Meu sogro Moacyr Fernandes Dias (1922-2012), natural de Juiz de Fora, no estado de Minas Gerais, cursou quatro faculdades. Certo dia, para meu espanto, ele relatou que só conseguiu concluir o extinto Científico aos 22 anos, quando já morava no Rio de Janeiro e trabalhava como servente. A explicação para o atraso não me surpreendeu tanto: os diretores dos colégios de seu município de origem davam preferência, por ocasião do período das matrículas escolares, às crianças brancas. Depois, matriculava-se "quem fosse possível". O sistema em vigor, evidentemente, não tinha amparo no ordenamento jurídico formal do país, mas fez com que o garoto Moacyr, na prática, estudasse ano sim, ano não, ficando exposto ao que hoje classificaríamos como uma grave defasagem idade-série.

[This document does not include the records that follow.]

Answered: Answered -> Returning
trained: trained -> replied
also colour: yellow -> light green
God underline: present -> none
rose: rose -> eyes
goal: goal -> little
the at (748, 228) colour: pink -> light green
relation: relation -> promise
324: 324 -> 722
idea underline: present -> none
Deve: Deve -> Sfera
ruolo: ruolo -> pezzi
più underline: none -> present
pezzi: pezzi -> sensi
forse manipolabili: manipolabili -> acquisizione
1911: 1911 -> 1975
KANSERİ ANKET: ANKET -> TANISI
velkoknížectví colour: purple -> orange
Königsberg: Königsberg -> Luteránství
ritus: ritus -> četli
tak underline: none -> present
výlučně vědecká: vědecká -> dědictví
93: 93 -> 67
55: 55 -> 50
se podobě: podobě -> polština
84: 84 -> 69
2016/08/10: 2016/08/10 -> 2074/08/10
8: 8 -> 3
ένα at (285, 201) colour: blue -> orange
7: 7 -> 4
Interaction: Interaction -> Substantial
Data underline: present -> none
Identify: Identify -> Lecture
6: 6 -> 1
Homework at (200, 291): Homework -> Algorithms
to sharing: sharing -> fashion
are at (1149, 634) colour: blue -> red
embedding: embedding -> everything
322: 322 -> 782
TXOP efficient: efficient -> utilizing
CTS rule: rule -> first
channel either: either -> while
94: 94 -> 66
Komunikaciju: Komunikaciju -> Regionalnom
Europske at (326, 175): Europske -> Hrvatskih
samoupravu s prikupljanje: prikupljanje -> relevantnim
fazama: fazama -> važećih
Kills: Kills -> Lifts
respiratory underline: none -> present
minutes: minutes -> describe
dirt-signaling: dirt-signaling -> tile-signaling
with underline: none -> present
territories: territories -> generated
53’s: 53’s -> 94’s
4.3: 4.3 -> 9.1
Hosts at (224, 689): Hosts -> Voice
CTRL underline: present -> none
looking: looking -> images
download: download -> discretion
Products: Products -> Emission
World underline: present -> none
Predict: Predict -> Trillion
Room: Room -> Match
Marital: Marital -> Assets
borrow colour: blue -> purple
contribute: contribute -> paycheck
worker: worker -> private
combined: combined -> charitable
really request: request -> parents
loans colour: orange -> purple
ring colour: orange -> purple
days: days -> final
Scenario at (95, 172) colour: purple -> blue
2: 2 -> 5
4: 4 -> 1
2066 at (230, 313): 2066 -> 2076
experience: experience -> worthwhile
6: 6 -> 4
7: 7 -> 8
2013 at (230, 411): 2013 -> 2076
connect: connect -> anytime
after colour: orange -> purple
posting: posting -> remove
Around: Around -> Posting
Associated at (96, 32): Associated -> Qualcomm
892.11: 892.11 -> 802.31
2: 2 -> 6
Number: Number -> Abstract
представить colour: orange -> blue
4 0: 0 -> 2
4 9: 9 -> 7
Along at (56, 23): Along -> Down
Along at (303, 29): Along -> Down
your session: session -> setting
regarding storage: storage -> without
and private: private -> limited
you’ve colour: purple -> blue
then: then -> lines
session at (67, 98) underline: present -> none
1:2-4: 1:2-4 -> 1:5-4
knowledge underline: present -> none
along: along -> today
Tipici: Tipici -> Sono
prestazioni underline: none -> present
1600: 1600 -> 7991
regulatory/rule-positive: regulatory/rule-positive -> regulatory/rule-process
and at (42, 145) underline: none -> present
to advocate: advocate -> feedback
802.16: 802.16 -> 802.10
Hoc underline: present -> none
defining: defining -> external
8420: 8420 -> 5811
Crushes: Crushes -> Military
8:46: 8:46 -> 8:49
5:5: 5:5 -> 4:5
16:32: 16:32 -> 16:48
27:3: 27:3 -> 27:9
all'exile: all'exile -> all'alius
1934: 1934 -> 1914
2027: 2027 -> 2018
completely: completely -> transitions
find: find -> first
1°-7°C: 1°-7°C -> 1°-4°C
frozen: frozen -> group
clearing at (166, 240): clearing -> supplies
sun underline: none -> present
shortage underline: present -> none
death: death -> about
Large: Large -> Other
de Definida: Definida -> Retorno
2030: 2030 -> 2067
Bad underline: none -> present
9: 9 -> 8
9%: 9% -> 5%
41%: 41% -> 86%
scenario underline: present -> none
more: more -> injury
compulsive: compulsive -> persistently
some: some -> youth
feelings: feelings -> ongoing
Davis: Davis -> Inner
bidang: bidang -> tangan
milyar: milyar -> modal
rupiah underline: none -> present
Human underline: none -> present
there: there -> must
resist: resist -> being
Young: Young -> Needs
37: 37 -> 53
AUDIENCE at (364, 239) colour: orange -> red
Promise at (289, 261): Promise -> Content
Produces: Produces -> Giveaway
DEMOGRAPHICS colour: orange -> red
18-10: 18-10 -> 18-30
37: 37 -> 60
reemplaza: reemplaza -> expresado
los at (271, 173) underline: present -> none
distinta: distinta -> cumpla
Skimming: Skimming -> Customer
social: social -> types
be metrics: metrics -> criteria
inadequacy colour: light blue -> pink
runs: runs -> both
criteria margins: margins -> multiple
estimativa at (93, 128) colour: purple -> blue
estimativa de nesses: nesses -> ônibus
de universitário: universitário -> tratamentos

Juiz de Fora, a antiga Santo Antônio do Paraibuna, estava longe de ser um grotão nos tempos do primeiro governo Vargas. Em meados do século XIX, o progresso da cafeicultura já permitira a elevação da vila à categoria de cidade. O quadro descrito diz respeito, portanto, a um centro urbano de proporções médias situado na segunda unidade mais populosa da federação. Talvez algum cínico alegue que me reporto a um caso particular, quem sabe uma anomalia social limitada à Zona da Mata mineira, destoando do restante do Brasil, mas infelizmente estará enganado. Basta um pouco de determinação na prática investigativa para descobrir outros destes episódios "anômalos".
Álvaro Pereira do Nascimento, em artigo publicado no ano de 2007, informa que o jornal A Tarde, de Salvador, trouxe aos leitores em 7 de fevereiro de 1923 matéria originada de uma denúncia de que jovens que satisfaziam "todas as condições exigidas pelas leis" não recebiam admissão na Escola de Aprendizes Marinheiros da Bahia "pelo simples fato de serem pretos". Emissários do periódico solicitaram esclarecimentos ao comandante da Escola, capitão de corveta Freire de Carvalho, que apontou os critérios empregados para a eliminação de candidatos, como analfabetismo e dentição precária. Por fim, o oficial definiu a queixa como improcedente, pois havendo mais candidatos do que vagas a escolha cabia ao comando da instituição, para o qual "entre rapazes brancos e outros tantos pretos, é natural que sejam preferidos os primeiros¹".
Recupero hoje estas informações devido a uma casualidade. Procurando no programa de periódicos digitalizados da Biblioteca Nacional dados para viabilizar trabalhos de estudantes que fazem estágio no Museu Nacional, encontrei uma reportagem do jornal carioca A Esquerda datada de 5 de março de 1931, que reproduzo abaixo na íntegra.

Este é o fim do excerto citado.